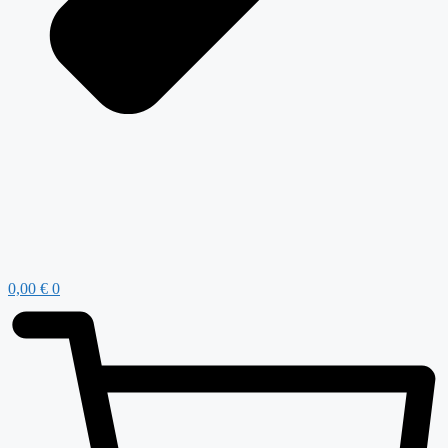
0,00
€
0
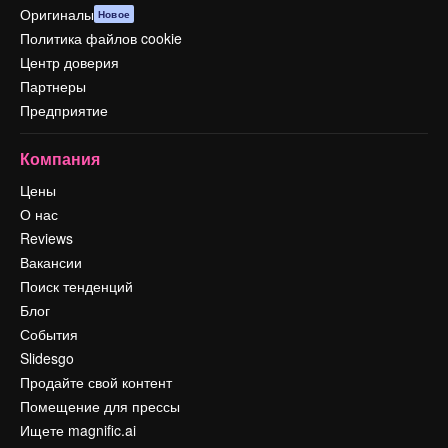
Оригиналы
Новое
Политика файлов cookie
Центр доверия
Партнеры
Предприятие
Компания
Цены
О нас
Reviews
Вакансии
Поиск тенденций
Блог
События
Slidesgo
Продайте свой контент
Помещение для прессы
Ищете magnific.ai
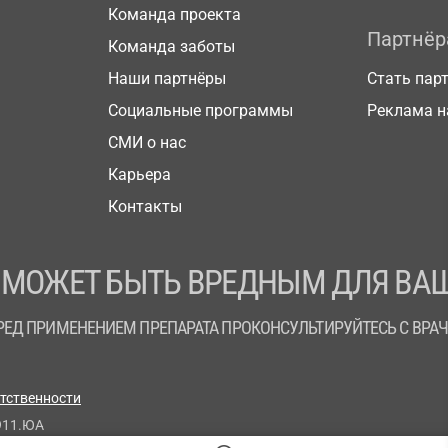
Команда проекта
Партнё
Команда заботы
Наши партнёры
Стать пар
Социальные программы
Реклама н
СМИ о нас
Карьера
Контакты
 МОЖЕТ БЫТЬ ВРЕДНЫМ ДЛЯ ВАШ
РЕД ПРИМЕНЕНИЕМ ПРЕПАРАТА ПРОКОНСУЛЬТИРУЙТЕСЬ С ВРА
етственности
911.ЮА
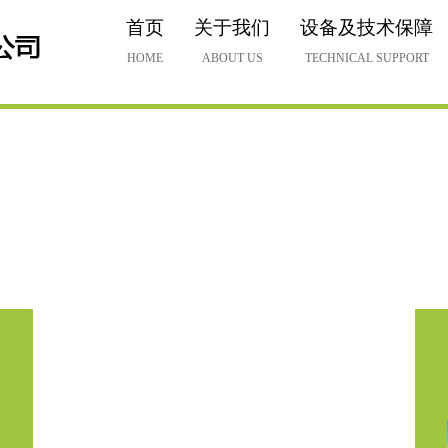
首页
关于我们
设备及技术保障
HOME
ABOUT US
TECHNICAL SUPPORT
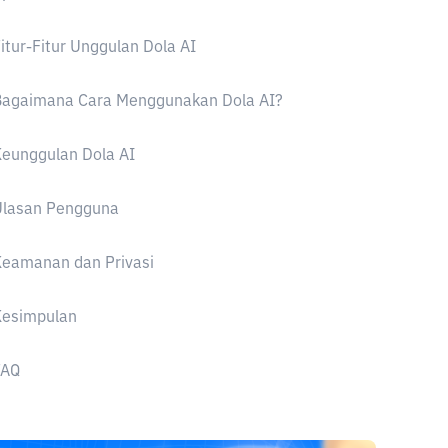
itur-Fitur Unggulan Dola AI
Bagaimana Cara Menggunakan Dola AI?
eunggulan Dola AI
Ulasan Pengguna
Keamanan dan Privasi
Kesimpulan
FAQ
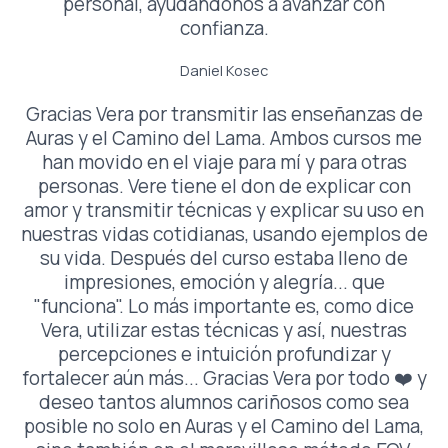
personal, ayudándonos a avanzar con
confianza.
Daniel Kosec
Gracias Vera por transmitir las enseñanzas de
Auras y el Camino del Lama. Ambos cursos me
han movido en el viaje para mí y para otras
personas. Vere tiene el don de explicar con
amor y transmitir técnicas y explicar su uso en
nuestras vidas cotidianas, usando ejemplos de
su vida. Después del curso estaba lleno de
impresiones, emoción y alegría... que
"funciona". Lo más importante es, como dice
Vera, utilizar estas técnicas y así, nuestras
percepciones e intuición profundizar y
fortalecer aún más... Gracias Vera por todo ❤️ y
deseo tantos alumnos cariñosos como sea
posible no solo en Auras y el Camino del Lama,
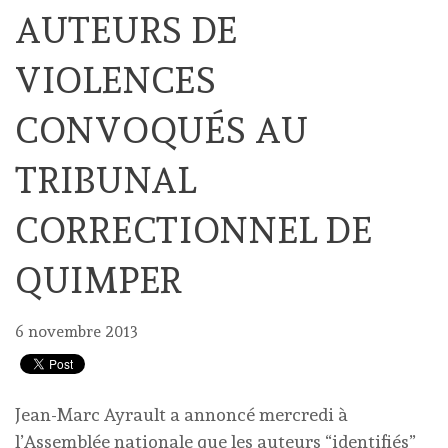
AUTEURS DE
VIOLENCES
CONVOQUÉS AU
TRIBUNAL
CORRECTIONNEL DE
QUIMPER
6 novembre 2013
Jean-Marc Ayrault a annoncé mercredi à
l’Assemblée nationale que les auteurs “identifiés”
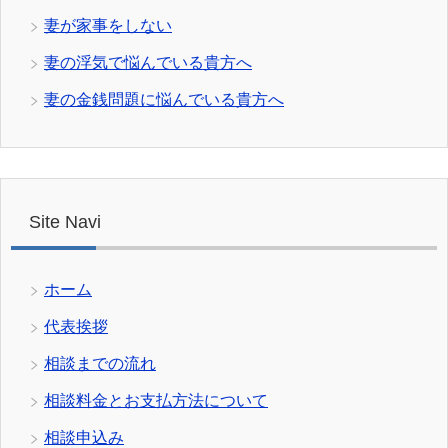
妻が家事をしない
妻の浮気で悩んでいる貴方へ
妻の金銭問題に悩んでいる貴方へ
Site Navi
ホーム
代表挨拶
相談までの流れ
相談料金とお支払方法について
相談申込み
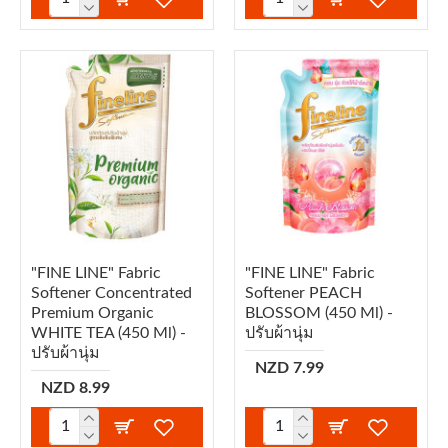
"FINE LINE" Fabric
"FINE LINE" Fabric
Softener Concentrated
Softener PEACH
Premium Organic
BLOSSOM (450 Ml) -
WHITE TEA (450 Ml) -
ปรับผ้านุ่ม
ปรับผ้านุ่ม
NZD 7.99
NZD 8.99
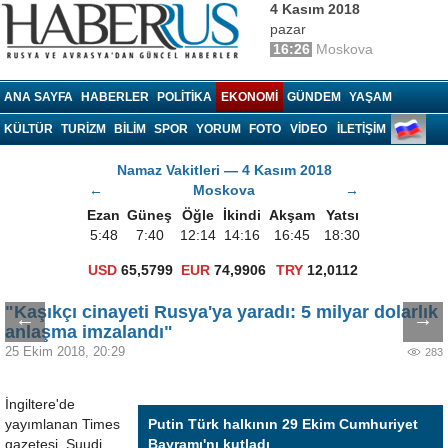
4 Kasım 2018
pazar
16:26
Moskova
Haberrus.com
ANA SAYFA
HABERLER
POLITIKA
EKONOMI
GÜNDEM
YAŞAM
KÜLTÜR
TURIZM
BILIM
SPOR
YORUM
FOTO
VIDEO
İLETİŞİM
Namaz Vakitleri — 4 Kasım 2018
←
Moskova
→
Ezan
Güneş
Öğle
İkindi
Akşam
Yatsı
5:48
7:40
12:14
14:16
16:45
18:30
USD
65,5799
EUR
74,9906
TRY
12,0112
"Kaşıkçı cinayeti Rusya'ya yaradı: 5 milyar dolarlık
←
→
anlaşma imzalandı"
25 Ekim 2018, 20:29
283
İngiltere'de
yayımlanan Times
Putin Türk halkının 29 Ekim Cumhuriyet
gazetesi, Suudi
Bayramı'nı kutladı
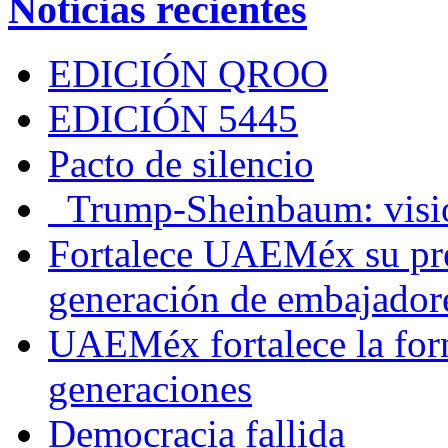
Noticias recientes
EDICIÓN QROO
EDICIÓN 5445
Pacto de silencio
Trump-Sheinbaum: visio
Fortalece UAEMéx su pre
generación de embajadore
UAEMéx fortalece la for
generaciones
Democracia fallida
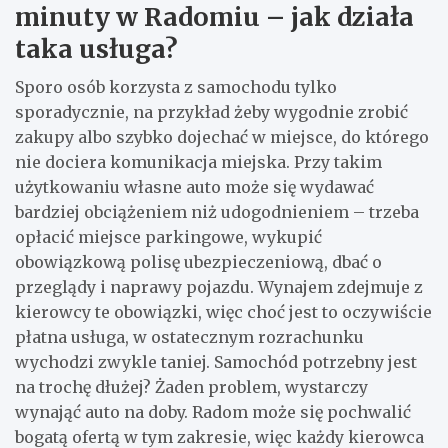
minuty w Radomiu – jak działa
taka usługa?
Sporo osób korzysta z samochodu tylko
sporadycznie, na przykład żeby wygodnie zrobić
zakupy albo szybko dojechać w miejsce, do którego
nie dociera komunikacja miejska. Przy takim
użytkowaniu własne auto może się wydawać
bardziej obciążeniem niż udogodnieniem – trzeba
opłacić miejsce parkingowe, wykupić
obowiązkową polisę ubezpieczeniową, dbać o
przeglądy i naprawy pojazdu. Wynajem zdejmuje z
kierowcy te obowiązki, więc choć jest to oczywiście
płatna usługa, w ostatecznym rozrachunku
wychodzi zwykle taniej. Samochód potrzebny jest
na trochę dłużej? Żaden problem, wystarczy
wynająć auto na doby. Radom może się pochwalić
bogatą ofertą w tym zakresie, więc każdy kierowca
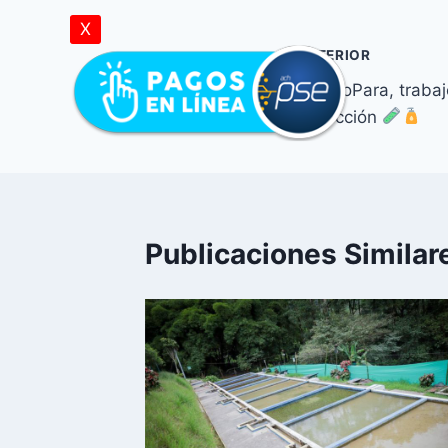
X
ANTERIOR
#ElIbalNoPara, trabaj
desinfección
Publicaciones Similar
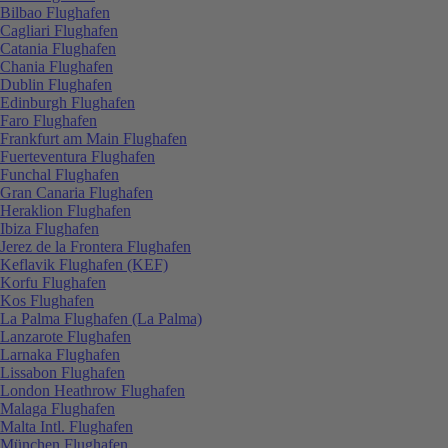
Bilbao Flughafen
Cagliari Flughafen
Catania Flughafen
Chania Flughafen
Dublin Flughafen
Edinburgh Flughafen
Faro Flughafen
Frankfurt am Main Flughafen
Fuerteventura Flughafen
Funchal Flughafen
Gran Canaria Flughafen
Heraklion Flughafen
Ibiza Flughafen
Jerez de la Frontera Flughafen
Keflavik Flughafen (KEF)
Korfu Flughafen
Kos Flughafen
La Palma Flughafen (La Palma)
Lanzarote Flughafen
Larnaka Flughafen
Lissabon Flughafen
London Heathrow Flughafen
Malaga Flughafen
Malta Intl. Flughafen
München Flughafen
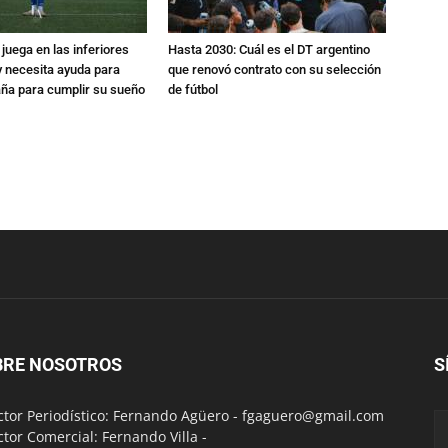
 juega en las inferiores
Hasta 2030: Cuál es el DT argentino
 y necesita ayuda para
que renovó contrato con su selección
aña para cumplir su sueño
de fútbol
BRE NOSOTROS
S
ctor Periodístico: Fernando Agüero -
fgaguero@gmail.com
ctor Comercial: Fernando Villa -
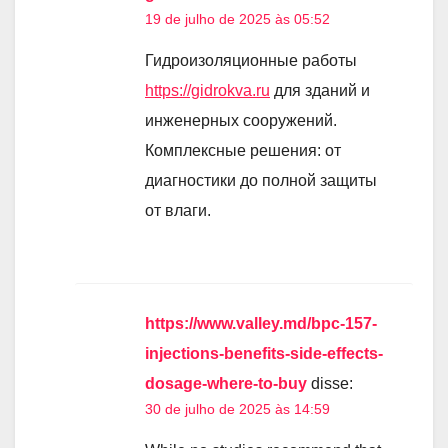
19 de julho de 2025 às 05:52
Гидроизоляционные работы
https://gidrokva.ru
для зданий и
инженерных сооружений.
Комплексные решения: от
диагностики до полной защиты
от влаги.
https://www.valley.md/bpc-157-
injections-benefits-side-effects-
dosage-where-to-buy
disse:
30 de julho de 2025 às 14:59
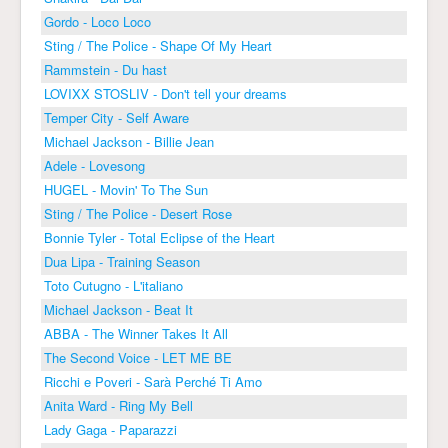
Gordo - Loco Loco
Sting / The Police - Shape Of My Heart
Rammstein - Du hast
LOVIXX STOSLIV - Don't tell your dreams
Temper City - Self Aware
Michael Jackson - Billie Jean
Adele - Lovesong
HUGEL - Movin' To The Sun
Sting / The Police - Desert Rose
Bonnie Tyler - Total Eclipse of the Heart
Dua Lipa - Training Season
Toto Cutugno - L'italiano
Michael Jackson - Beat It
ABBA - The Winner Takes It All
The Second Voice - LET ME BE
Ricchi e Poveri - Sarà Perché Ti Amo
Anita Ward - Ring My Bell
Lady Gaga - Paparazzi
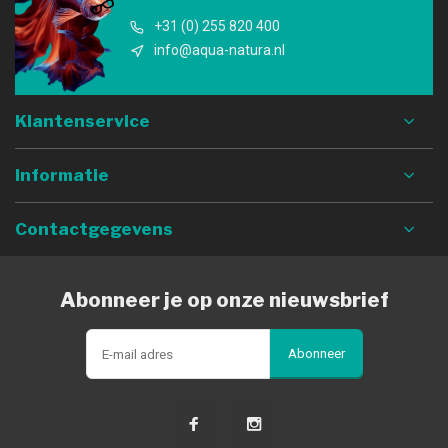
+31 (0) 255 820 400
info@aqua-natura.nl
Klantenservice
Informatie
Contactgegevens
Abonneer je op onze nieuwsbrief
Abonneer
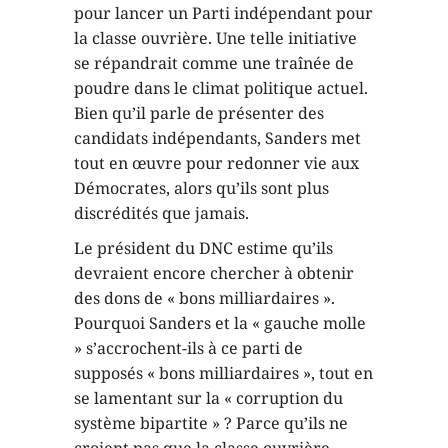
tout en œuvre pour redonner vie aux
Démocrates, alors qu’ils sont plus
discrédités que jamais.
Le président du DNC estime qu’ils
devraient encore chercher à obtenir
des dons de « bons milliardaires ».
Pourquoi Sanders et la « gauche molle
» s’accrochent-ils à ce parti de
supposés « bons milliardaires », tout en
se lamentant sur la « corruption du
système bipartite » ? Parce qu’ils ne
croient pas que la classe ouvrière
puisse renverser le capitalisme et
diriger elle-même la société. Si l’on
part du principe que les capitalistes ne
pourront jamais être vaincus, la
politique devient alors une question de
savoir quelle aile de la classe ennemie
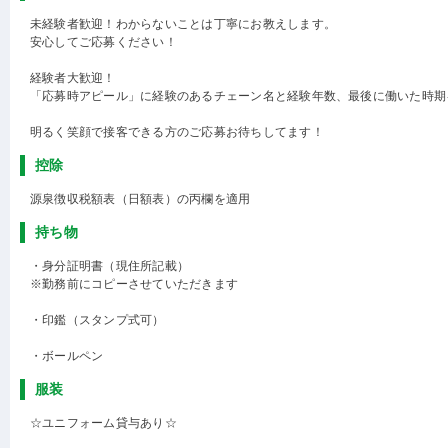
未経験者歓迎！わからないことは丁寧にお教えします。
安心してご応募ください！
経験者大歓迎！
「応募時アピール」に経験のあるチェーン名と経験年数、最後に働いた時期
明るく笑顔で接客できる方のご応募お待ちしてます！
控除
源泉徴収税額表（日額表）の丙欄を適用
持ち物
・身分証明書（現住所記載）
※勤務前にコピーさせていただきます
・印鑑（スタンプ式可）
・ボールペン
服装
☆ユニフォーム貸与あり☆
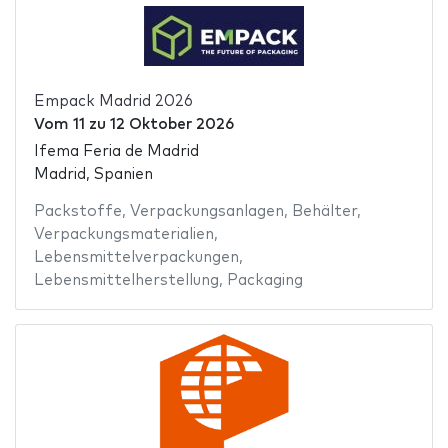
Empack Madrid 2026
Vom
11
zu
12 Oktober 2026
Ifema Feria de Madrid
Madrid, Spanien
Packstoffe
,
Verpackungsanlagen
,
Behälter
,
Verpackungsmaterialien
,
Lebensmittelverpackungen
,
Lebensmittelherstellung
,
Packaging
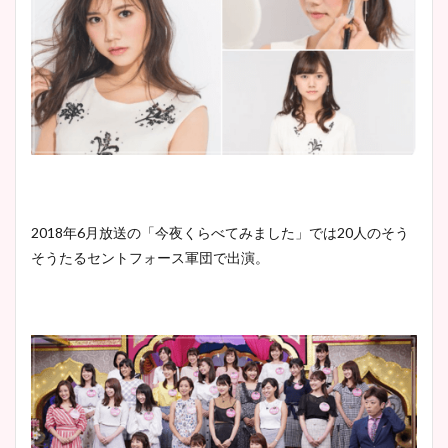
2018年6月放送の「今夜くらべてみました」では20人のそう
そうたるセントフォース軍団で出演。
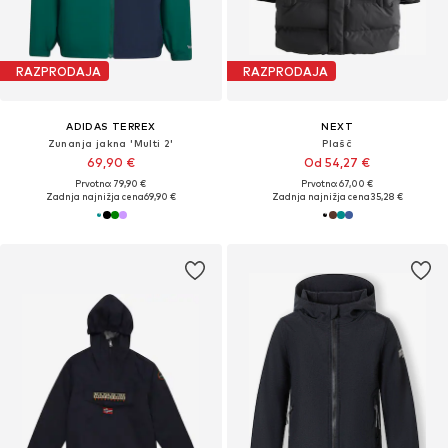
RAZPRODAJA
RAZPRODAJA
ADIDAS TERREX
NEXT
Zunanja jakna 'Multi 2'
Plašč
69,90 €
Od 54,27 €
Prvotno: 79,90 €
Prvotno: 67,00 €
Zadnja najnižja cena
69,90 €
Zadnja najnižja cena
35,28 €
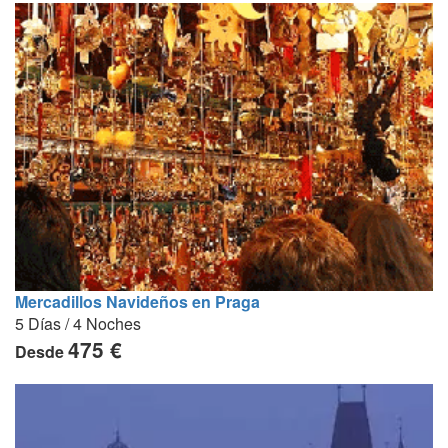
Mercadillos Navideños en Praga
5 Días / 4 Noches
475 €
Desde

■ WHAT IS NEEDED: Pictures do not belong in the copy. Repeat only the lines from the top of the records through the line containing "Bagaimana Cara Menggunakan Dola AI?".

■ FINISHED TASK:
0,00
€
0
Оригиналы
Новое
Политика файлов cookie
Центр доверия
Партнеры
Предприятие
Компания
Цены
О нас
Reviews
Вакансии
Поиск тенденций
Блог
События
Slidesgo
Продайте свой контент
Помещение для прессы
Ищете magnific.ai
Команда проекта
Партнё
Команда заботы
Наши партнёры
Стать пар
Социальные программы
Реклама н
СМИ о нас
Карьера
Контакты
 МОЖЕТ БЫТЬ ВРЕДНЫМ ДЛЯ ВАШ
РЕД ПРИМЕНЕНИЕМ ПРЕПАРАТА ПРОКОНСУЛЬТИРУЙТЕСЬ С ВРА
етственности
911.ЮА
首页
关于我们
设备及技术保障
HOME
ABOUT US
TECHNICAL SUPPORT
itur-Fitur Unggulan Dola AI
Bagaimana Cara Menggunakan Dola AI?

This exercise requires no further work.